» **Passage for review**
Segment Open

Since 2023, Glossy has been closely tracking the rise of Gen Alpha’s beauty obsession. 

While kids and tweens have always discovered beauty products as they grow up — whether by watching their mothers at home or learning from friends at school — Gen Alpha is among the first cohorts to learn from influencers on TikTok, in real time and in lockstep with the trend cycle. They (famously) became obsessed with Drunk Elephant, at times overwhelming the brand’s in-store displays at Sephora and earning the nickname “Sephora Kids,” a label often intended disparagingly. 

Simultaneously, brands emerged to meet the moment. Among them: Erly, Rile and Saint Crewe. Evereden, which launched in 2018 with products for babies, expanded with a collection of tween-forward skin care in 2021. In 2024, it surpassed $100 million in sales, proving market demand.

In October 2025, Evereden hit Sephora shelves, just a month after the Sephora debut of creator Salish Matter’s tween-focused Sincerely Yours. Together, the launches sent a clear message: Sephora, which declined to comment for this piece, was set on creating a retail atmosphere welcoming to younger shoppers — whether everybody else liked it or not. 

These brands represent a broader economic shift, too. “Sephora Kids” are no longer a fleeting trend; they have become a meaningful share of the market and a demographic worth serious investment. Mintel projects that, by 2029, Gen Alpha’s spending power will reach $5.5 trillion. At Evereden, business has already shifted: Eighty-five percent of its revenue now comes from products for Gen Alpha, rather than from its initial products designed for babies.

But the category growth has not come without controversy.

In celebration of its launch, Sincerely Yours held an event at the American Dream mall that drew 87,000 attendees, amplifying the ongoing debate about whether children should use $26 moisturizers at all.

When it launched, Jordan Matter, Salish’s father, told Glossy, “We started talking about the idea that the products that would be good for her [young] skin weren’t particularly fun or cool to use, [in her eyes]. … That was when we started [to think] it would be interesting to develop products that kids would actually want to use, where they’d be more motivated to use products that were good for their skin.”

Segment Closed

» **Exercise 1**
Decide whether each statement below agrees with the article on Gen Alpha beauty shoppers, answering yes or no and quoting the words of the article that settle it. (a) Evereden first launched with products for babies. (b) Sephora commented for the article. (c) The Sincerely Yours launch event at the American Dream mall drew 87,000 attendees.
» **Exercise 2**
Print the part of the article on Gen Alpha beauty shoppers that begins with the words containing "While kids and" and ends with "proving market demand.".

» **Listed records**
Segment Open

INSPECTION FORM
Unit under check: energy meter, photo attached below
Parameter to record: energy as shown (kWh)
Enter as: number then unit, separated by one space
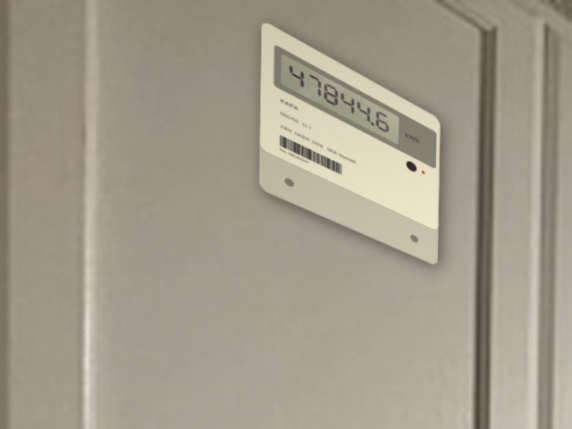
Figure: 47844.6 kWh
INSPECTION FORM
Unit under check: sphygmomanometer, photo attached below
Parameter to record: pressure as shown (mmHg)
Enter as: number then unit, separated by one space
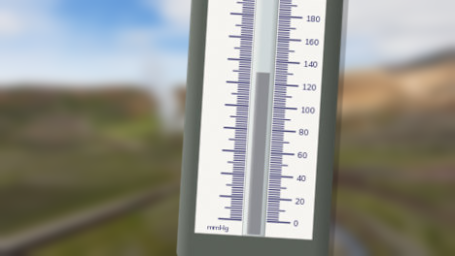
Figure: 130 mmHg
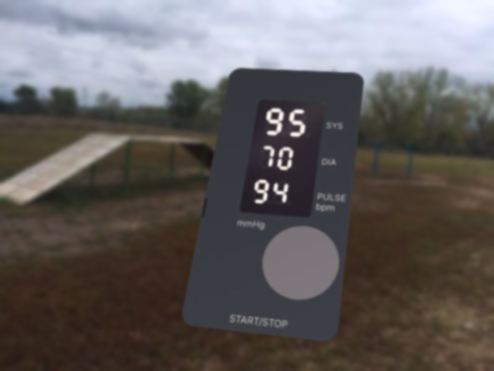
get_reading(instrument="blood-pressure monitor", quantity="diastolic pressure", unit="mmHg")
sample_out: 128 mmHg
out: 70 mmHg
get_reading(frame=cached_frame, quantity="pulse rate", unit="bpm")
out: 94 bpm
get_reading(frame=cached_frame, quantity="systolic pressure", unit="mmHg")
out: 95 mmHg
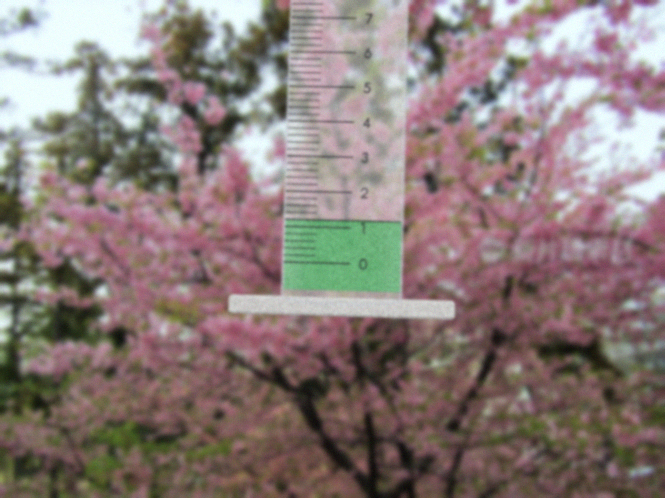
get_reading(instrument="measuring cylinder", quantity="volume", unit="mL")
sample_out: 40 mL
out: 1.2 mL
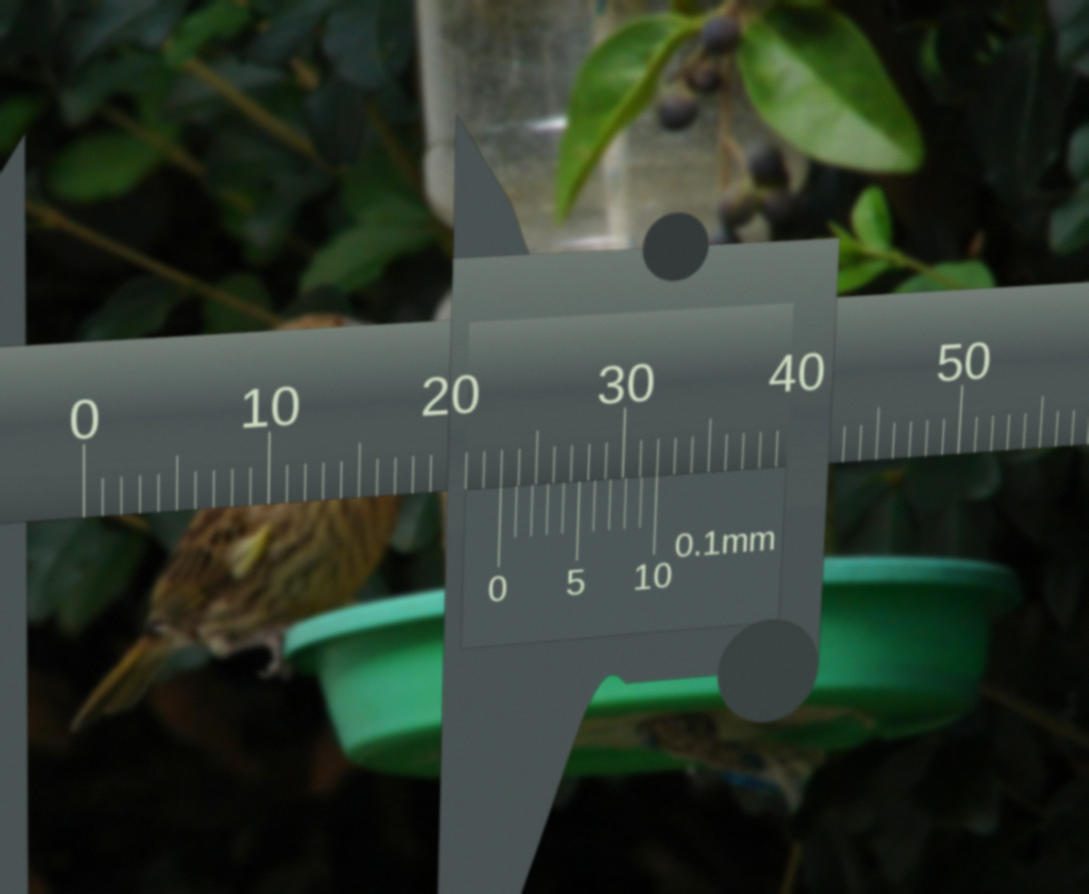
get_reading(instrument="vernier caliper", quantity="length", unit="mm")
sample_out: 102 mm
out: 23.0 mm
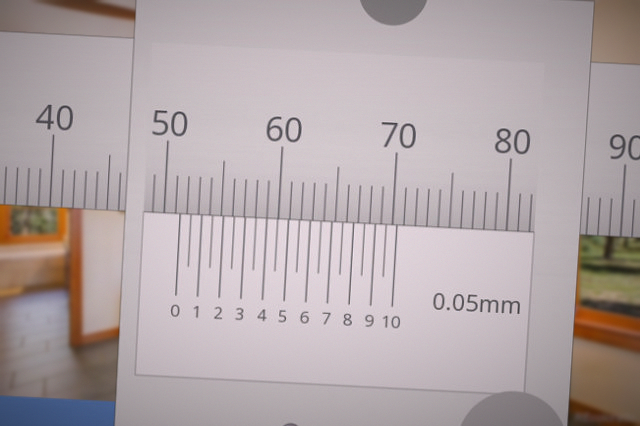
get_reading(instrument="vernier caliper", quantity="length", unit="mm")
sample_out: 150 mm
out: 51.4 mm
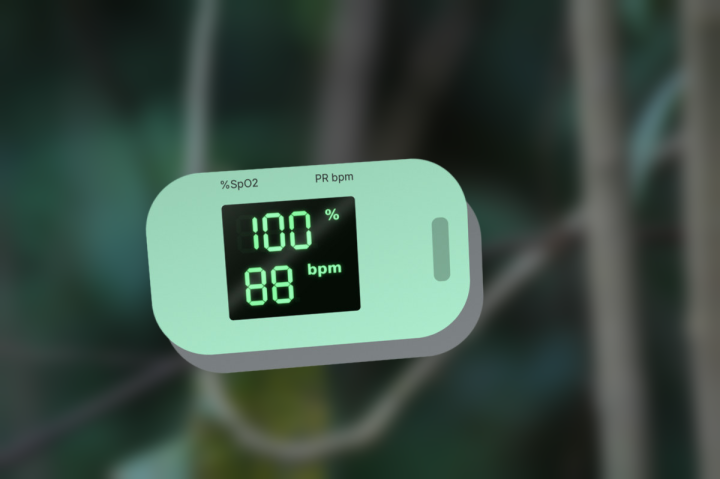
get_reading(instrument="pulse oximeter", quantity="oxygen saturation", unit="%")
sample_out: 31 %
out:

Segment Closed

» **Expected answer 1**
(a) Yes: "Evereden, which launched in 2018 with products for babies"
(b) No: "Sephora, which declined to comment for this piece"
(c) Yes: "held an event at the American Dream mall that drew 87,000 attendees"

» **Expected answer 2**
While kids and tweens have always discovered beauty products as they grow up — whether by watching their mothers at home or learning from friends at school — Gen Alpha is among the first cohorts to learn from influencers on TikTok, in real time and in lockstep with the trend cycle. They (famously) became obsessed with Drunk Elephant, at times overwhelming the brand’s in-store displays at Sephora and earning the nickname “Sephora Kids,” a label often intended disparagingly. 

Simultaneously, brands emerged to meet the moment. Among them: Erly, Rile and Saint Crewe. Evereden, which launched in 2018 with products for babies, expanded with a collection of tween-forward skin care in 2021. In 2024, it surpassed $100 million in sales, proving market demand.